ですが、韓国のおばさんも帰国していなくなり、公私ともに失敗を繰り返して千葉に移ってから、考えが変わりました。というより、変えざるを得なくなりました。
強引に作り、やみくもに売っても、誰にも喜ばれない。自分にも喜びなどなく、ただ、売り上げがいくら上がったか、いくら足らないか、そんなことばかり気になって、幸福感や満足感や充実感などという言葉とは無縁の世界にいました。
そのうち、とにかく、売り上げが少なくともいいから、自分にとってもお客さんにとっても、「嬉しいもの」を作って売ろう。そう思うようになりました。
それならまず、キムチでは不可能とも思われた、「無添加」に挑んでみよう、と決めました。キムチは、辛い漬物です。ただでさえ、漬物はアミノ酸まみれの世界。そこに辛さが加わったキムチで、「自然の美味」を」無添加で感じてもらえるのは、ほとんど不可能だと思われていました。
無添加のキムチと称するものもあるにはありましたが、自分には食べられたものではありませんでした。
無添加にするのは簡単です。
アミノ酸等の添加物を入れなければいいだけの話で、だれでもすぐに無添加にできます。
しかし、それで美味を実現し、保存性も兼ね備えるのは、至難の業です。
工夫を凝らし、無添加化して売ってみました。
多くの方から「まずい」と言われました。
卸していた飲食店のお客さんには、「客の体の事などどうでもいいから、化学調味料をバンバン入れて作り直せよ!」と怒られたりしました。
でも、一旦無添加化してからは、二度と有添加には戻しませんでした。それをしたら、商売をやっている意味がなくなります。私にとっては、商売をやめるということは人生をやめることに等しいです。
やったのは、天然素材を増やすこと、配合を工夫すること、和食や中華の技術を応用すること、旨味の科学を勉強すること・・・等々です。
言ってみれば、現場で自分で、料理学校を開いていたようなものです。それも、お客さんをある意味実験台にしながら。
「おたくのキムチはいつも味が違うね」とはよく言われましたが「前より美味しいね」とも言われました。ある意味で本望でした。
キムチの作業の第一歩は塩漬けです。
それなら、無添加で美味しい塩を自分で配合し、それで白菜を漬けてみようと考え、東日本大震災の年に、一つの結論として、「頂」という名の白菜キムチを出しました。

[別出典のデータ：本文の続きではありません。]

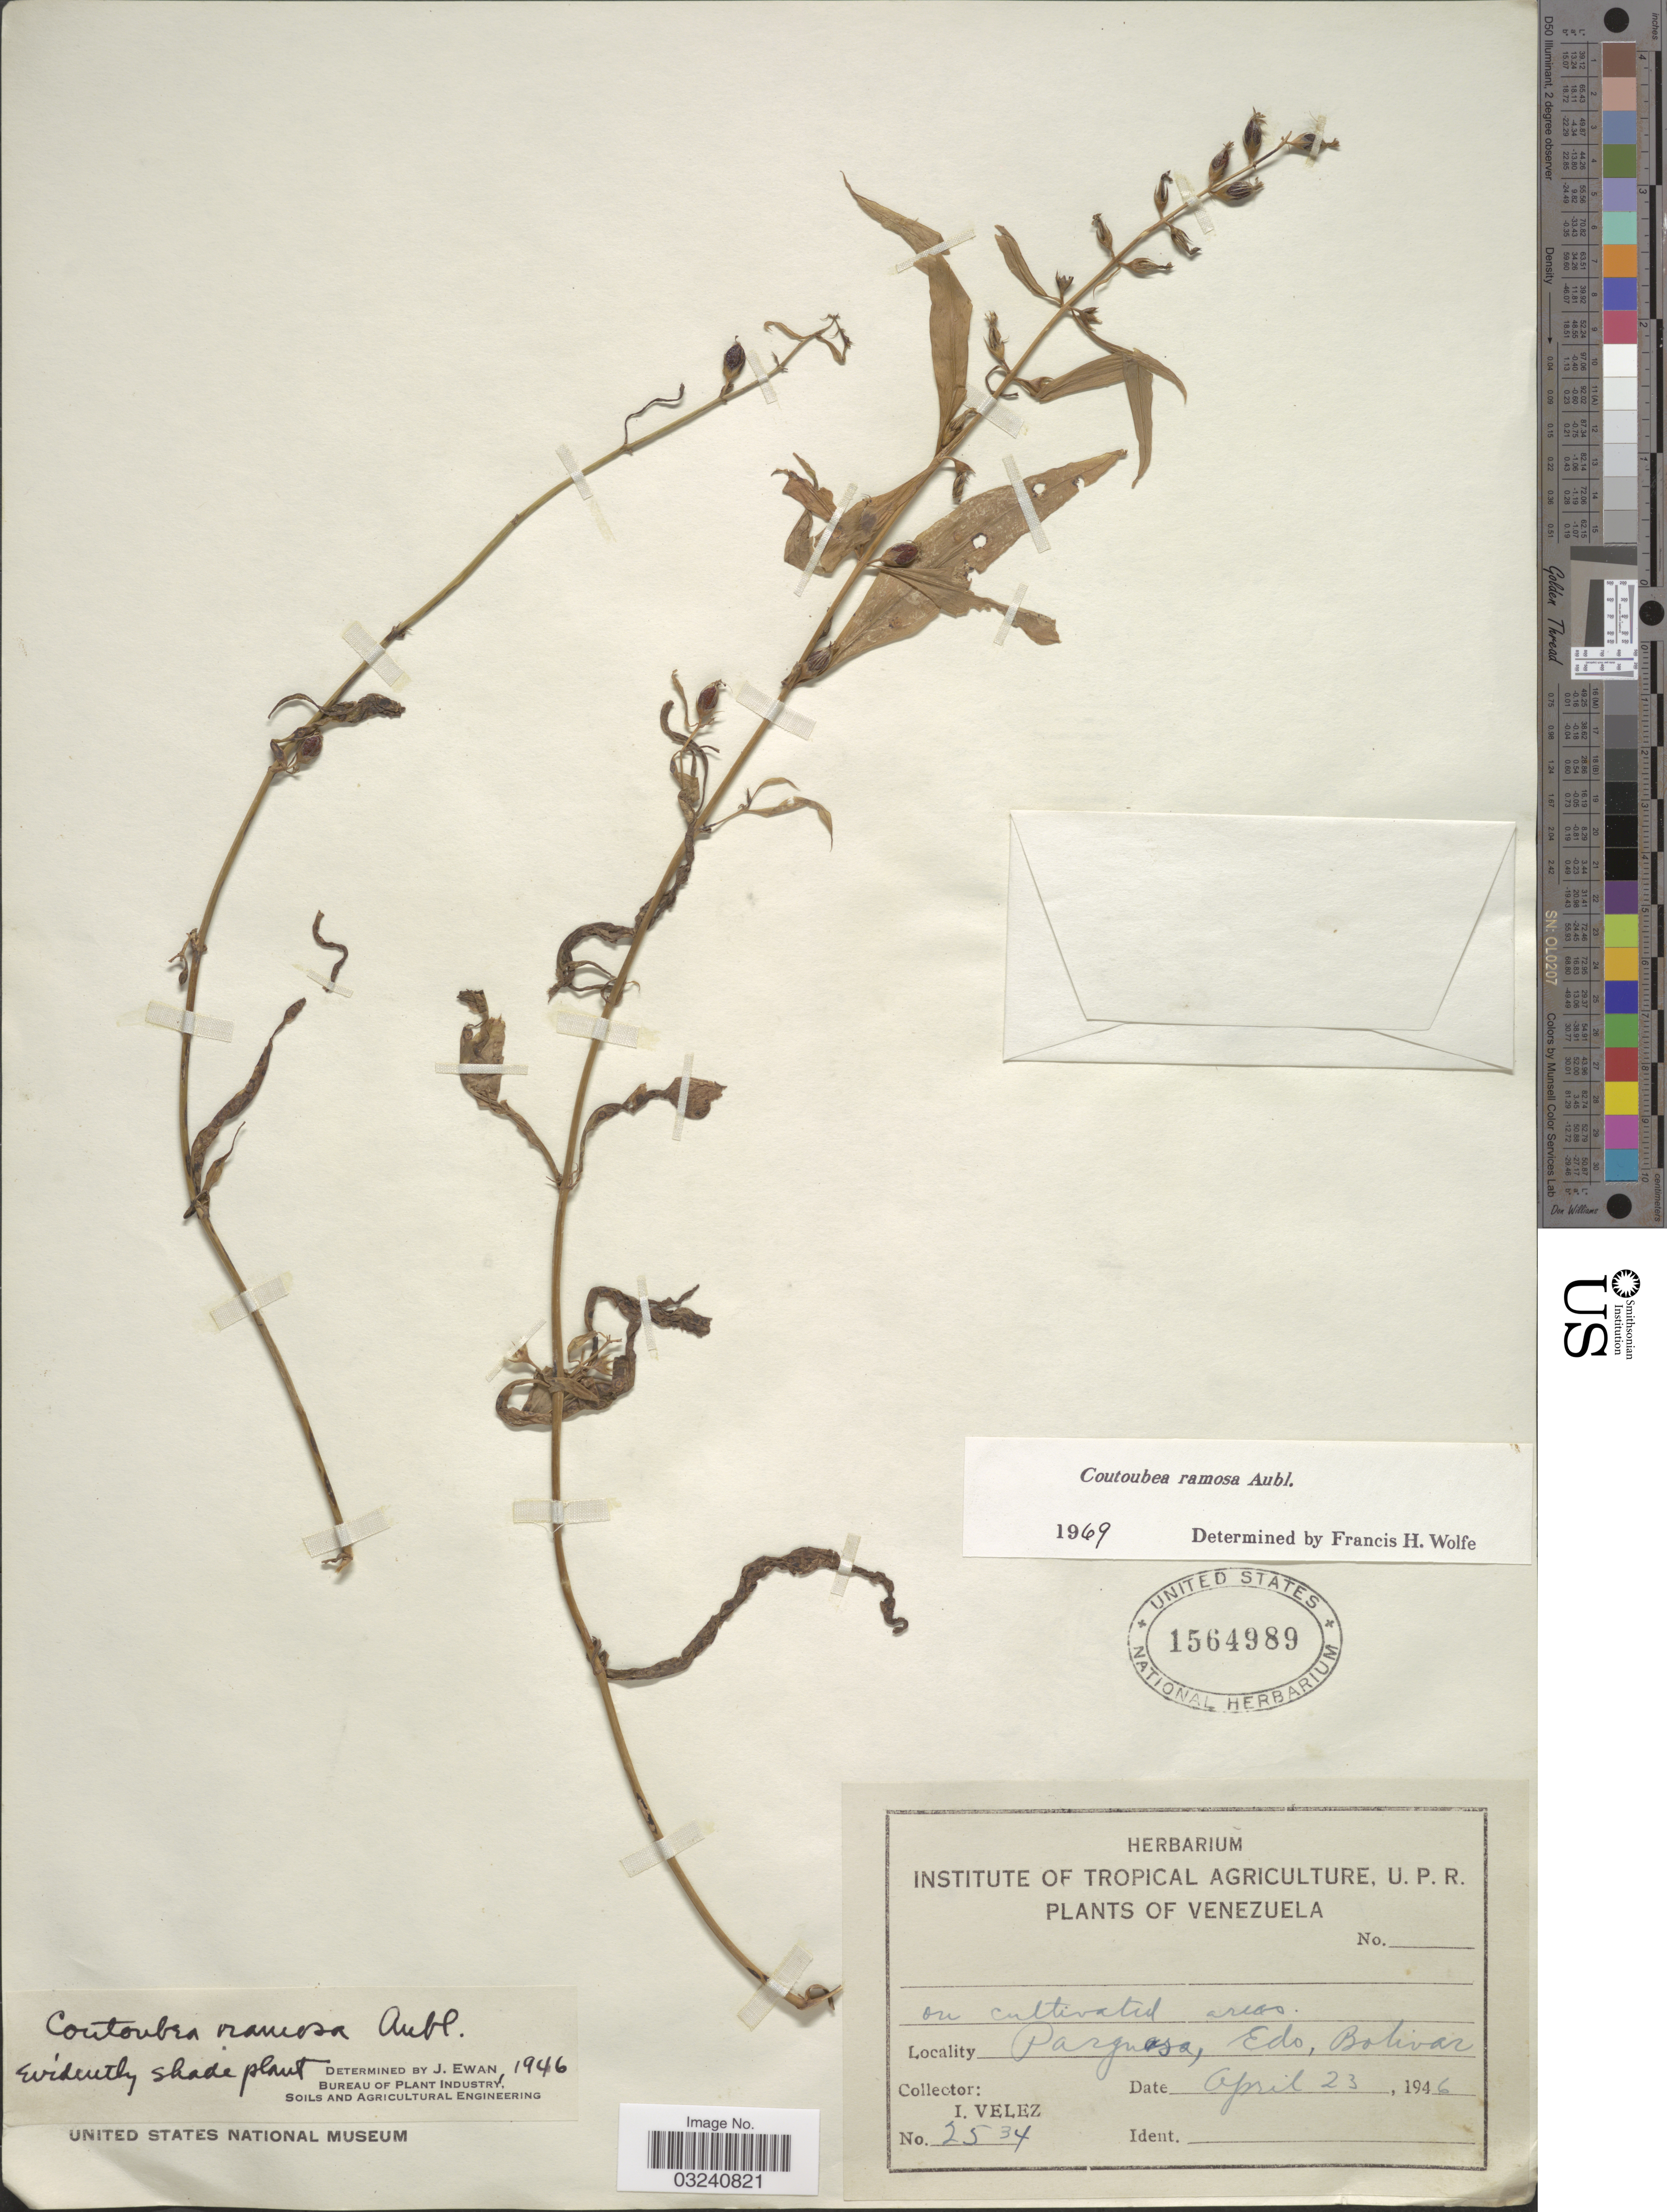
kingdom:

それは大好評で、10年後の今に至るまで、うちの看板商品として活躍してくれています。
その後、唐揚げやカレー、マーボ豆腐、チャーシュー、弁当等々に扱い商品網を広げられたのも、キムチの無添加化で呻吟した経験があったからです。こうした総菜類も、もちろん無添加ですが、関連業種の人なら、それがいかに困難なことであるかは分かっているでしょう。
料理学校に行ったことはありませんが、学校ではたぶん無添加技術を教えてくれないし、教えられる人もいないでしょう。
何故なら、たかがキムチや総菜ですが、それは、すでに「技術」の問題などではなくなり、「生き方」の問題になっているからです。現場で苦しみながら、商品にだけは噓をつくまいと、固く思ってきた結果です。
料理は現場で「実践」したり「味わう」ことが先決の世界です。座学は関係ありません。理論も参考程度にしかなりません。
結局は、食べて味わうことでどのような「幸福感」を感じられるか、それがその人の人生の状況にどう働きかけるか・・・つまりは、生きていく上での大きな「力」になってくれるのが、「食」の世界なのです。
「頂」から、10年。
その後の総菜の経験を生かし、さらなる進化のキムチを作りましたが、ネーミングに悩みましたが、それを「頂・その先」としたのは、以上のような経緯があるからです。
やがちゃんキムチは、社是として、「有料広告」を一切しません。(無償の取材や紹介報道はお受けします)
それから、無理な宣伝やSNS活動もしません。
SNSでしようとしているのは、今何を考え、何をしているか、何を見て何を感じたかを、率直に書くことです。
ご反応も、気にしないようにしています。
「売らんかな」の書き方をすることには、避けるようにしています。
商品は、それ自体が、少しずつ少しずつ、お客さんのご協力で、広まっていくべきもの。
「頂」も10年間で、そういう定着の仕方をしてきましたし、「頂・その先」も、そうなってくれると信じています。
私にとって、商売とは、自分で自分が「良い」と信じるものを作り、お客様にお渡ししていくことです。
これからもそれを続けていくつもりです。